Devotional practice, spiritual striving and ascetic discipline are all for the sake of purifying oneself, not because God needs them.

By Dr. Javad Nurbakhsh

The essential message of Sufism, a message holding true for all sufis, is this; to remember God and serve others.
The purpose of remembering God is to focus solely on Divine Unity. To achieve such constant consciousness of God or Absolute Being, the sufi strives to let go of the consciousness of other things, to gradually forget anything other than God, until one can exclaim:
All that I’ve read and known I have forgotten:
Only awareness of the Friend now remains constant.
Bayazid had a disciple who had remained with him for 20 years. Each time the disciple came to Bayazid the master would ask the man his name. After two decades of this, the disciple one day ventured to suggest that Bayazid was merely poking fun at him by asking his name time after time. “My boy”, replied the master, “I’m not making fun of you. It is just that only God’s Name ever comes to me, sweeping all other names from my heart. Thus, as soon as I hear your name each day, I forget it.”

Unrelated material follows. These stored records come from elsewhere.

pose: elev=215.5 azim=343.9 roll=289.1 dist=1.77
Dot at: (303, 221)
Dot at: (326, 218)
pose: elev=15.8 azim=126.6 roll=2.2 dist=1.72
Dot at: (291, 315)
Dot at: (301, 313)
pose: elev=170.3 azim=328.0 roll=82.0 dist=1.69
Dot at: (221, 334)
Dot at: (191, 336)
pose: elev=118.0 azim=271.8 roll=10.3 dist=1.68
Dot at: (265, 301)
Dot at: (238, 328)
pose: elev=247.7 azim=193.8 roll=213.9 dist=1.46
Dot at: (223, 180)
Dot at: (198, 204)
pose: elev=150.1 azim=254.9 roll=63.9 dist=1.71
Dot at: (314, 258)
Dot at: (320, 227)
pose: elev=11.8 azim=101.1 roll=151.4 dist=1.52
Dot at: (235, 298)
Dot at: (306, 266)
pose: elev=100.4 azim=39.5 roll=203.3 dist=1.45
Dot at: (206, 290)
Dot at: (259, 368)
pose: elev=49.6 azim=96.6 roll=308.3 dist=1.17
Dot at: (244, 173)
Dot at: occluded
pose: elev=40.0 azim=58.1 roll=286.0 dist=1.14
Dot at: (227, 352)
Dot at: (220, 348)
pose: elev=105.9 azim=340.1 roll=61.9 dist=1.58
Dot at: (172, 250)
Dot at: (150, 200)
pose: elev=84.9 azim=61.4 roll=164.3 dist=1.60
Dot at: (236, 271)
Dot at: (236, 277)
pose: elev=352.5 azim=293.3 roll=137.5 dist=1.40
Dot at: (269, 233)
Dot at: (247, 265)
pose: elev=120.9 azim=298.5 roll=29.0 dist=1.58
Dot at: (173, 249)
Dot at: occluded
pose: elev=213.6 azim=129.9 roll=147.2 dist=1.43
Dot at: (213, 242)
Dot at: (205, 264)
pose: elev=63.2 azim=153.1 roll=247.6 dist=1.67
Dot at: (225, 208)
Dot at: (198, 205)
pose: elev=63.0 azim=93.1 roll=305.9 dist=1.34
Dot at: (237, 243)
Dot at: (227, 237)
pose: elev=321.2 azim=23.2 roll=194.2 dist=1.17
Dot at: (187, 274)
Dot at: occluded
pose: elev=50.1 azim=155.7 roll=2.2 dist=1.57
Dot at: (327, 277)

When one becomes a sufi and loves God, that person loves all beings as manifestations of God and serves them. Devotional practice, spiritual striving and ascetic discipline are all for the sake of purifying oneself, not because God needs them. Service to others, though, means service to God. A true sufi strives to make the hearts of others joyful so that god will be pleased. In effect, this means serving God. That is, if you wish to serve God, you must serve others:
Devotional practice has nothing to do with rosary, prayer-rug or robe;
The true practices of devotion
is but serving others.
The sincere sufi is one who inwardly remembers God while outwardly serving others.